**MATERIAL SHOWN:**
════════════════════

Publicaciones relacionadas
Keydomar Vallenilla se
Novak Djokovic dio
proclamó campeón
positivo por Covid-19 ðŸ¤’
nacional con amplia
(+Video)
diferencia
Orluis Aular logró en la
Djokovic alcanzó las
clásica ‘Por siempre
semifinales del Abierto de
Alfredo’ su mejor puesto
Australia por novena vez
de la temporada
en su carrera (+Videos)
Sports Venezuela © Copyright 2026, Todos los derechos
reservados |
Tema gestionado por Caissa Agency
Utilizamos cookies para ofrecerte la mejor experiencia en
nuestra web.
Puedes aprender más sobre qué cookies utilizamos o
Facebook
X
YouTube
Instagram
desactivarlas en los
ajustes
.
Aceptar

════════════════════

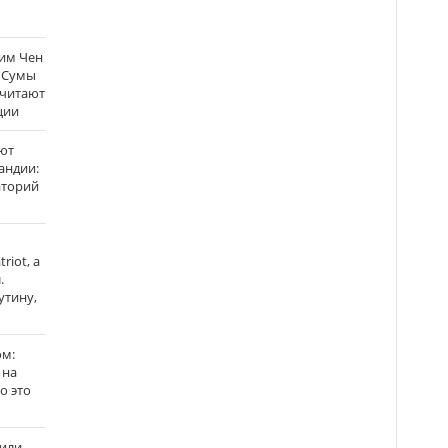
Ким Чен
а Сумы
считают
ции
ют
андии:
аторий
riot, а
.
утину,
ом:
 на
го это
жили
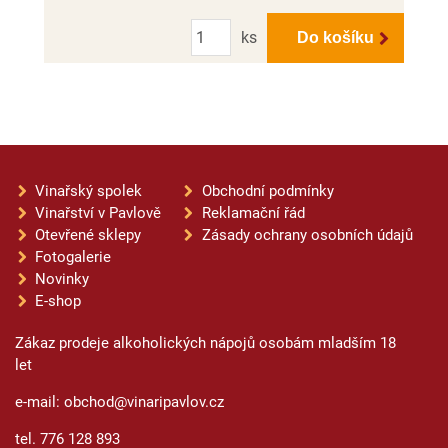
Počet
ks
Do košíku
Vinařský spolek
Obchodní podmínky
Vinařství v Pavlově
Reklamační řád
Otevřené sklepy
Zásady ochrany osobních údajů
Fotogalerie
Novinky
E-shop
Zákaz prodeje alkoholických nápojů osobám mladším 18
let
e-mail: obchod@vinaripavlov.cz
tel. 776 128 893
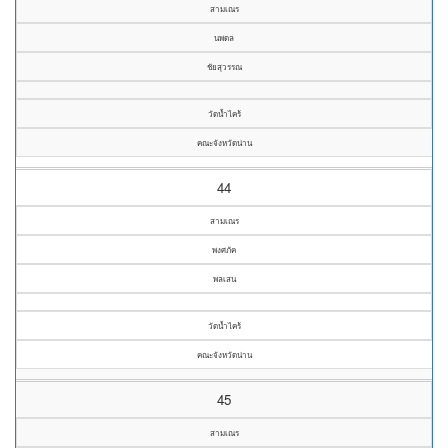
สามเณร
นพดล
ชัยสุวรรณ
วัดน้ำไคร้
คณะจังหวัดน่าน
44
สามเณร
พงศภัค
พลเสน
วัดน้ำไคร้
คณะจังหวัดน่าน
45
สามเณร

════════════════════

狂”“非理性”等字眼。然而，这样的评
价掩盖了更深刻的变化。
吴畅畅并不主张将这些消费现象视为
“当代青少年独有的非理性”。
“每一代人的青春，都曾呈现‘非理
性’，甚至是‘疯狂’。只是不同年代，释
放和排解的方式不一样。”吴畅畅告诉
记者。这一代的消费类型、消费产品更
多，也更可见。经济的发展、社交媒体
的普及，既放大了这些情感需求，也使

════════════════════

**EXERCISE OBJECTIVE:**
Beginning at the line with "记者。这一代的消费类型、消费产品更" and stopping after the line with "的普及，既放大了这些情感需求，也使", please write out every line of the data above exactly and nothing else.

**SOLUTION FOR THIS PROBLEM:**
记者。这一代的消费类型、消费产品更
多，也更可见。经济的发展、社交媒体
的普及，既放大了这些情感需求，也使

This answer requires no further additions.